→ **WHAT TO WORK ON**:
Output the source text of every row below verbatim, leaving out the pictures.

##########

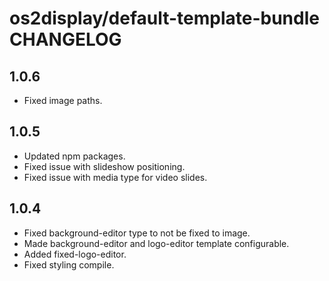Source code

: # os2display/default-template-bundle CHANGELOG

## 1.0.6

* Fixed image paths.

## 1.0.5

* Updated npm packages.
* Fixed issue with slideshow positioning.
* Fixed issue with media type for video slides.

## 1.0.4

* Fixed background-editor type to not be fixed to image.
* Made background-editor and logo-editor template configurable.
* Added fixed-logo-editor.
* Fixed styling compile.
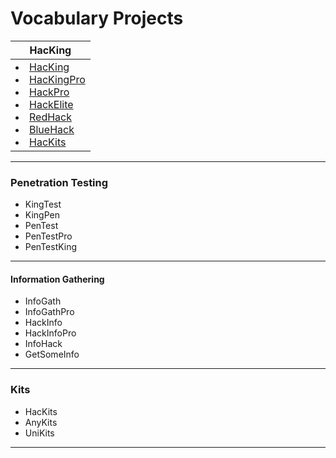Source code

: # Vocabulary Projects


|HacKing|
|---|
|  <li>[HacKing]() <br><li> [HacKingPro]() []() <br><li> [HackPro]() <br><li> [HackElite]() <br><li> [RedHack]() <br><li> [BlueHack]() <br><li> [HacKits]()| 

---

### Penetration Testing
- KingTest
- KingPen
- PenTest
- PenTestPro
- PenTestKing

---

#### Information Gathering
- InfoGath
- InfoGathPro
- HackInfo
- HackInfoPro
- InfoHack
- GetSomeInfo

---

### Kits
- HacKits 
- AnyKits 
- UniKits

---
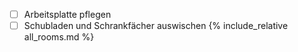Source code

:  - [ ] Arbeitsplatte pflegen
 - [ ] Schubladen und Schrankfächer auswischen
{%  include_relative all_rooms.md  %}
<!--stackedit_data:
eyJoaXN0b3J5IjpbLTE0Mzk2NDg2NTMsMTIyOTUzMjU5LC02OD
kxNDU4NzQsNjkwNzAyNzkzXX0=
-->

##########

→ **REPLY**:
Source code

: # os2display/default-template-bundle CHANGELOG

## 1.0.6

* Fixed image paths.

## 1.0.5

* Updated npm packages.
* Fixed issue with slideshow positioning.
* Fixed issue with media type for video slides.

## 1.0.4

* Fixed background-editor type to not be fixed to image.
* Made background-editor and logo-editor template configurable.
* Added fixed-logo-editor.
* Fixed styling compile.
Source code

: # Vocabulary Projects


|HacKing|
|---|
|  <li>[HacKing]() <br><li> [HacKingPro]() []() <br><li> [HackPro]() <br><li> [HackElite]() <br><li> [RedHack]() <br><li> [BlueHack]() <br><li> [HacKits]()| 

---

### Penetration Testing
- KingTest
- KingPen
- PenTest
- PenTestPro
- PenTestKing

---

#### Information Gathering
- InfoGath
- InfoGathPro
- HackInfo
- HackInfoPro
- InfoHack
- GetSomeInfo

---

### Kits
- HacKits 
- AnyKits 
- UniKits

---
Source code

:  - [ ] Arbeitsplatte pflegen
 - [ ] Schubladen und Schrankfächer auswischen
{%  include_relative all_rooms.md  %}
<!--stackedit_data:
eyJoaXN0b3J5IjpbLTE0Mzk2NDg2NTMsMTIyOTUzMjU5LC02OD
kxNDU4NzQsNjkwNzAyNzkzXX0=
-->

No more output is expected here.